Research On Computing Union Of Sub-Minkowski Sum Of Non-Convex Polyhedral

Computational Geometry is an important embranchment of computer theoretical science. The subject has already made a tremendous development and produced a series of theoretical results. Minkowski sum algorithm has the great significance in theory and application as an embranchment of Computational Geometry. It plays an important role in robotics, dynamic simulation, computer graphics, and so on, especially in the field of robotics, it is an important tool for computing collision-free path. Therefor, how to calculate the path of obstacle avoidance quickly and accurately has been an important research subject of the home and foreign scholars.Main works as follow.Firstly, this paper researches the existed approach of Distance Field of polyhedron. In order to receive smaller set of triangulars and improve the efficiency of the algorithm, this paper proposes a new algorithm for computing Distance Field that based on sphere search with radius increasing uniform.
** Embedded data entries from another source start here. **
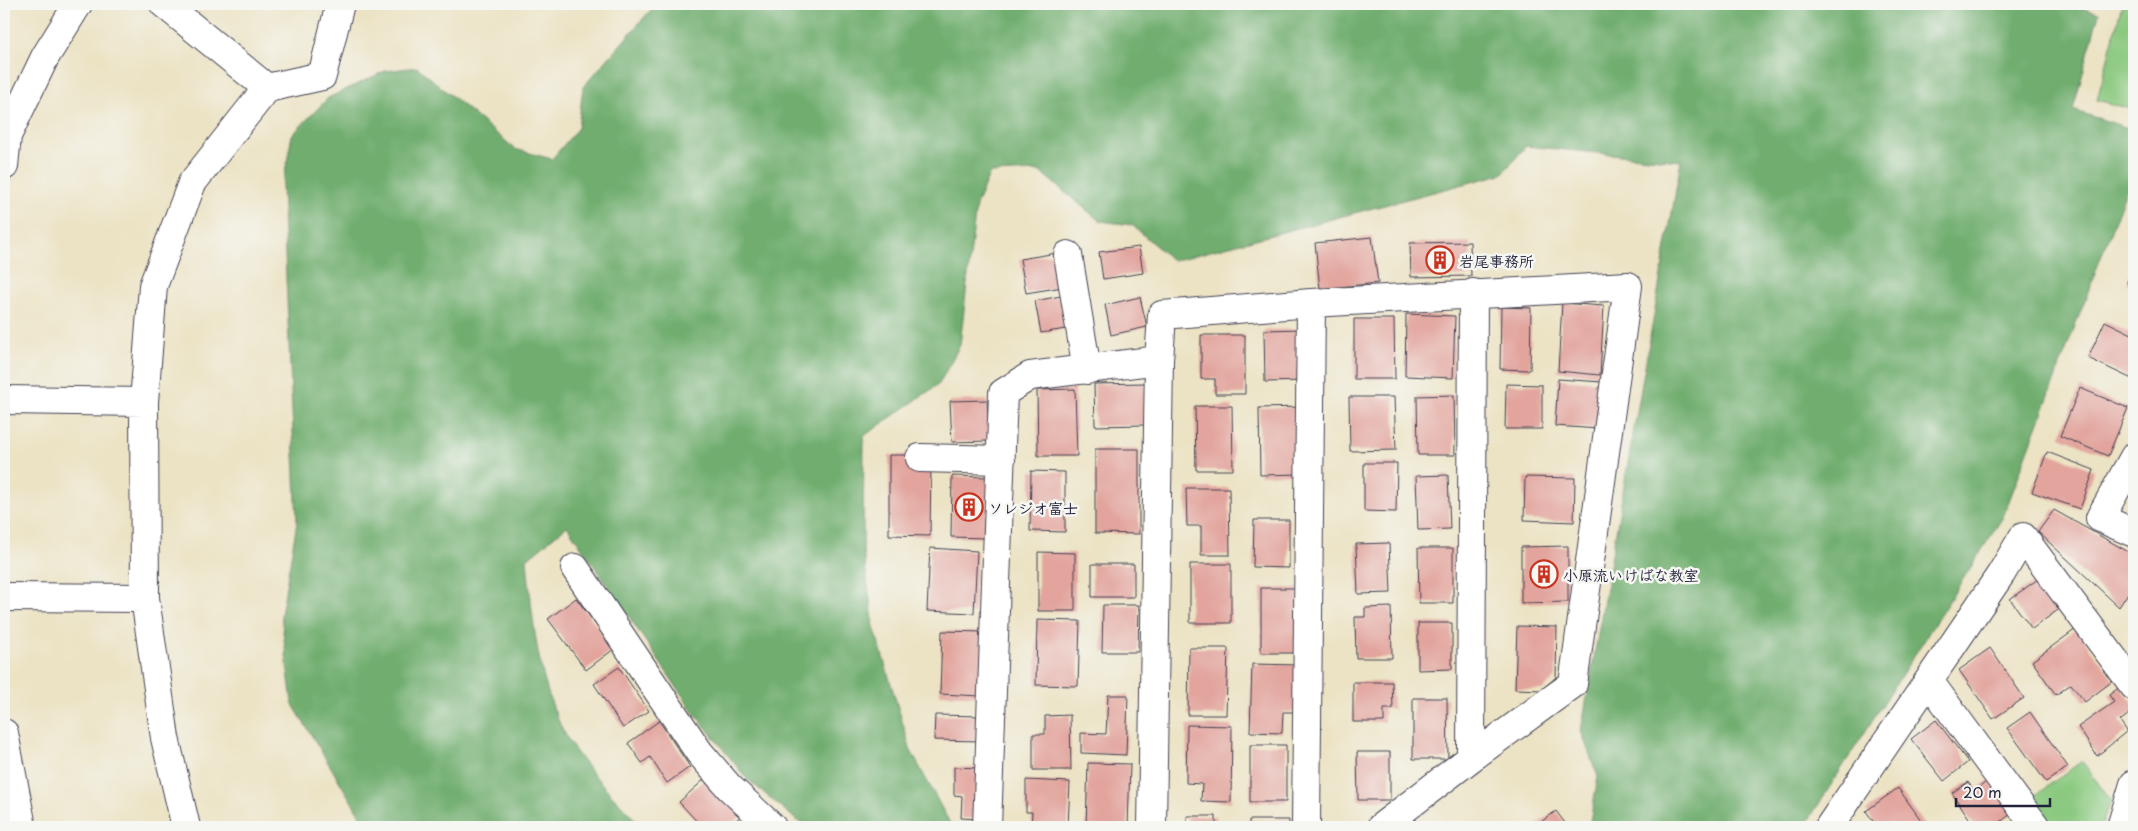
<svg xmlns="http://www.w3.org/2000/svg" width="2138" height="831" font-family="'Playpen Sans','Klee One',sans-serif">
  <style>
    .green { fill: #8bc980; stroke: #56765e }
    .forest { fill: #70ad6e; stroke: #496854 }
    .building { fill: #e2a49d }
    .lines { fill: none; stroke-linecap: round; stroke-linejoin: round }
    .minor-casing { stroke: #403f50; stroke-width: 30 }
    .minor { stroke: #fff; stroke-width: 28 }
    .labels { text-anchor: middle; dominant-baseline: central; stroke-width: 5; stroke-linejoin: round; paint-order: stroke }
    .poi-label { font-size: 15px; font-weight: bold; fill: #22223b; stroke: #f6f6f2; text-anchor: start }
  </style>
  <rect width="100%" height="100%" fill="#f6f6f2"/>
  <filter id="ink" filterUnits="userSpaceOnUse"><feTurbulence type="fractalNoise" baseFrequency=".02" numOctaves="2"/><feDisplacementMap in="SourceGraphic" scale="10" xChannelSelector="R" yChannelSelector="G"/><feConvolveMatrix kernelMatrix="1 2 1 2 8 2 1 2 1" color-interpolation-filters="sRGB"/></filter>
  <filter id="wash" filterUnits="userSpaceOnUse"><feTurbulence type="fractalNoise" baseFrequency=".0096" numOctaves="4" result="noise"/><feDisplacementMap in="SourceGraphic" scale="20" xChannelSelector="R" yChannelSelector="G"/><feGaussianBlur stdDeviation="1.12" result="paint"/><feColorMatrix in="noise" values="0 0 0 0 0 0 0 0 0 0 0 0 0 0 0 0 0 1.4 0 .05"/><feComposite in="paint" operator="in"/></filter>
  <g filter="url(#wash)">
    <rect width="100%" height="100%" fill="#ece3c4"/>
    <path class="green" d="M 2122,4 L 2134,4 L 2134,110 L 2097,100 Z
      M 2082,761 L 2111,801 L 2101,827 L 2049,827 L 2030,799 Z"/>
    <path class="forest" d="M 656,4 L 2064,4 L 2099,13 L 2073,110 L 2134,130 L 2134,170 L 2003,517 L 1804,827 L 1589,827 L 1598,777 L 1581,731 L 1681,161 L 1526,146 L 1502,174 L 1173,261 L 1132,225 L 1100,221 L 1039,171 L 990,173 L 976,205 L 960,345 L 939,384 L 864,436 L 863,551 L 874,627 L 911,751 L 952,827 L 805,827 L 746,778 L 695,714 L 567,526 L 527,559 C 532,616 537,678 563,730 C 580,764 616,799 642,827 L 367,827 L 292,703 L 281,615 L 297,522 L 282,188 L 292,135 L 328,98 L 385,71 L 417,67 L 515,149 L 552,159 L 578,128 L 583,87 Z"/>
    <g id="blocks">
      <path class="building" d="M 1372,237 L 1378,283 L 1320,289 L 1315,243 Z
        M 1470,242 L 1471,276 L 1411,277 L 1410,243 Z
        M 1139,247 L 1143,273 L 1103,279 L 1099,252 Z
        M 1057,253 L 1063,287 L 1026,293 L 1020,259 Z
        M 2134,262 L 2134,285 L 2127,283 Z
        M 1066,295 L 1072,328 L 1041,333 L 1035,301 Z
        M 1140,297 L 1147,327 L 1111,335 L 1105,305 Z
        M 1562,303 L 1604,306 L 1600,375 L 1558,371 Z
        M 1501,307 L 1531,308 L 1530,370 L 1500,369 Z
        M 1406,314 L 1455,316 L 1453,378 L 1405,376 Z
        M 1354,319 L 1394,319 L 1395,379 L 1354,379 Z
        M 2105,321 L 2134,335 L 2134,380 L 2088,358 Z
        M 1303,329 L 1304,381 L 1265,382 L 1264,330 Z
        M 1201,335 L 1245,335 L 1245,394 L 1215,394 L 1215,379 L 1201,379 Z
        M 1558,379 L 1602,382 L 1599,429 L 1555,426 Z
        M 1145,383 L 1146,425 L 1095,426 L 1094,384 Z
        M 1506,384 L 1542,385 L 1542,429 L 1505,429 Z
        M 2080,388 L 2128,408 L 2108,456 L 2060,436 Z
        M 1075,389 L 1077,456 L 1038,456 L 1037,390 Z
        M 1454,395 L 1455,455 L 1418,455 L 1417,396 Z
        M 1349,397 L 1394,397 L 1396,450 L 1350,451 Z
        M 987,400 L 989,441 L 952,442 L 950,401 Z
        M 1195,406 L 1232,406 L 1233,470 L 1196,470 Z
        M 1302,407 L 1303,474 L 1260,475 L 1259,408 Z
        M 1095,449 L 1139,449 L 1139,534 L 1095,533 Z
        M 2047,452 L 2094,470 L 2080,509 L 2032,492 Z
        M 889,455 L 916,455 L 931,463 L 930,536 L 889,535 Z
        M 1364,463 L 1397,463 L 1396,512 L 1364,511 Z
        M 1031,471 L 1065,472 L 1065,532 L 1030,531 Z
        M 1448,475 L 1450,529 L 1418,530 L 1416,476 Z
        M 952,476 L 988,477 L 986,538 L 951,537 Z
        M 1525,477 L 1575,478 L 1574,522 L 1524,520 Z
        M 1186,488 L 1229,488 L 1230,555 L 1201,555 L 1201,526 L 1187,526 Z
        M 2054,510 L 2134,555 L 2134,593 L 2130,590 L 2119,607 L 2038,532 Z
        M 1254,520 L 1289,520 L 1289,568 L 1253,567 Z
        M 1389,543 L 1391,593 L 1358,594 L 1356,544 Z
        M 1568,546 L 1568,602 L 1521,603 L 1521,547 Z
        M 930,548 L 977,551 L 974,613 L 927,611 Z
        M 1418,548 L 1453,548 L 1453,603 L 1419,603 Z
        M 1038,552 L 1075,553 L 1075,611 L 1038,611 Z
        M 1092,564 L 1134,564 L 1134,597 L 1092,597 Z
        M 1190,564 L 1231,564 L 1231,623 L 1190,623 Z
        M 2041,577 L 2062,607 L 2032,629 L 2010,599 Z
        M 1261,588 L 1298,588 L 1298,653 L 1261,653 Z
        M 576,598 L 614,649 L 586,670 L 548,619 Z
        M 1103,605 L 1139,605 L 1138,652 L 1102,652 Z
        M 1391,607 L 1392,658 L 1356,658 L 1355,617 L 1365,617 L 1365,608 Z
        M 1037,620 L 1080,621 L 1078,686 L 1036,685 Z
        M 1418,623 L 1452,623 L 1452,669 L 1418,670 Z
        M 1517,626 L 1557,627 L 1556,677 L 1542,690 L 1515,689 Z
        M 2076,629 L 2114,680 L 2085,702 L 2071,684 L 2056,695 L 2032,661 Z
        M 942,631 L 984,632 L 981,696 L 940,694 Z
        M 1189,648 L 1228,648 L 1226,715 L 1188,715 Z
        M 1990,648 L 2024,698 L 1993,719 L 1959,670 Z
        M 1252,664 L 1298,665 L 1297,712 L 1283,712 L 1282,733 L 1250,732 Z
        M 619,667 L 649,711 L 623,728 L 594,684 Z
        M 1353,682 L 1392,682 L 1393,709 L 1384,709 L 1384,722 L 1353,722 Z
        M 2121,686 L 2134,704 L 2134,710 L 2120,721 L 2127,731 L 2097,756 L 2078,727 L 2114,702 L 2109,695 Z
        M 1108,695 L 1128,695 L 1126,755 L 1081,753 L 1081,733 L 1106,734 Z
        M 1413,698 L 1447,698 L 1448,759 L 1413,759 Z
        M 2030,712 L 2068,767 L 2046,782 L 2007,728 Z
        M 935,715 L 982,716 L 981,741 L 934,740 Z
        M 1070,715 L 1071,770 L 1033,770 L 1033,734 L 1045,734 L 1045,716 Z
        M 1936,720 L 1968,762 L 1944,781 L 1911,739 Z
        M 659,721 L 690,767 L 667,783 L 650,757 L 642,763 L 628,743 Z
        M 1187,725 L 1232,726 L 1231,802 L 1201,801 L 1202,784 L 1186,783 Z
        M 1250,745 L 1286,745 L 1286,802 L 1250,802 Z
        M 1357,752 L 1390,752 L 1390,800 L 1358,800 Z
        M 1088,763 L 1130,764 L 1128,827 L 1086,826 Z
        M 954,767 L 979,768 L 976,819 L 961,818 L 962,796 L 954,795 Z
        M 707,777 L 742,815 L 728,827 L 702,827 L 679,802 Z
        M 1993,777 L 2016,810 L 1994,827 L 1975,827 L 1952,793 L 1968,782 L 1974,791 Z
        M 1026,780 L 1070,782 L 1068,827 L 1031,827 L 1032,812 L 1026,812 Z
        M 1898,788 L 1926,827 L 1877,827 L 1866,811 Z
        M 1556,811 L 1568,827 L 1534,827 Z
        M 1187,816 L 1216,816 L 1216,827 L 1187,827 Z
        M 1249,820 L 1289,820 L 1289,827 L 1249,827 Z"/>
    </g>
  </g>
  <g filter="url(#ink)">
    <use href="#blocks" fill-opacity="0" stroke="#403f50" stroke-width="1"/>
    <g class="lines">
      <g class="minor-casing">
        <path id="minor" d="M 164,4 L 267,88 L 322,76 L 340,4
          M 4,166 L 7,136 L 45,57 L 78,4
          M 1068,255 L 1087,370
          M 4,400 L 144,402
          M 2134,457 L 2100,518 L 2134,533
          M 920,458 L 1001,460
          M 575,568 L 699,752 L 729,787 L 772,827
          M 4,597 L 145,598
          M 1929,681 L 2036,827
          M 4,733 L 22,827
          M 1471,758 L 1473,293
          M 186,827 L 165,738 L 145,598 L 144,402 L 153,286 L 192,183 L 267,88
          M 987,827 L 1003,393 L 1030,376 L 1159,360
          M 1152,827 L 1159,360 L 1162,315 L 1311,303 L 1628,286 L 1573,684 L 1471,758 L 1381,827
          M 1306,827 L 1311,303
          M 1829,827 L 2001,574 L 2023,537 L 2134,686
          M 2121,827 L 2134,784"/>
      </g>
      <use href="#minor" class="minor"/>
    </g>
  </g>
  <defs>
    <g id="building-ring" transform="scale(1.4375)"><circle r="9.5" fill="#f6f6f2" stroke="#c8321e" stroke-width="1.5"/><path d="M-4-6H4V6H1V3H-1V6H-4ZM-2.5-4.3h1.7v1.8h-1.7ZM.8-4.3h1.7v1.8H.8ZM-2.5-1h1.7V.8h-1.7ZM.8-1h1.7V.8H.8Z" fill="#c8321e"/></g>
  </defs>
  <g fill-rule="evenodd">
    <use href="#building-ring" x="1440" y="260"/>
    <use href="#building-ring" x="969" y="507"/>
    <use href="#building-ring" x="1544" y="574"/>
  </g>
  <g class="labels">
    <g class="poi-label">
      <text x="1459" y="260">岩尾事務所</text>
      <text x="988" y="507">ソレジオ富士</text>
      <text x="1563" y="574">小原流いけばな教室</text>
    </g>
  </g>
  <rect width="2138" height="831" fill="none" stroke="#f6f6f2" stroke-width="20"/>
  <path d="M1956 798v8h94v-8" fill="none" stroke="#22223b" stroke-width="2.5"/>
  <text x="1963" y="798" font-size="15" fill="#22223b" stroke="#f6f6f2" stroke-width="4" paint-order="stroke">20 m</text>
</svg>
At the same time, the paper makes a comparative analysis of existed algorithms.Secondly, boundary extraction is an important step of computing Minkowski sum of non-convex polyhedral. So, to improve extraction efficiency of boundary of finial Minkowski sum, the paper proposes an improved algorithm to extract boundary that based on sign determination and function value of common vertex after studying the extraction methods. At the same time, the complexity of the algorithm is analyzed.Thirdly, the paper gives the overall idea of computing the Minkowski sum of arbitrary non-convex polyhedron. After computing Minkowski sum of sub-polyhedron, the paper uses improved Distance Field algorithm to get the Distance Field of the polyhedron of sub-Minkowski sum; then does max/min operation on Distance Field to unite polyhedrons of sub-Minkowski sum; at last, uses the Enhanced Marching Cubes to extraction the boundary of finial Minkowski sum.Finally, the paper validates the above algorithm and gives the results. The paper also does some comparison and analysis with the existing algorithm.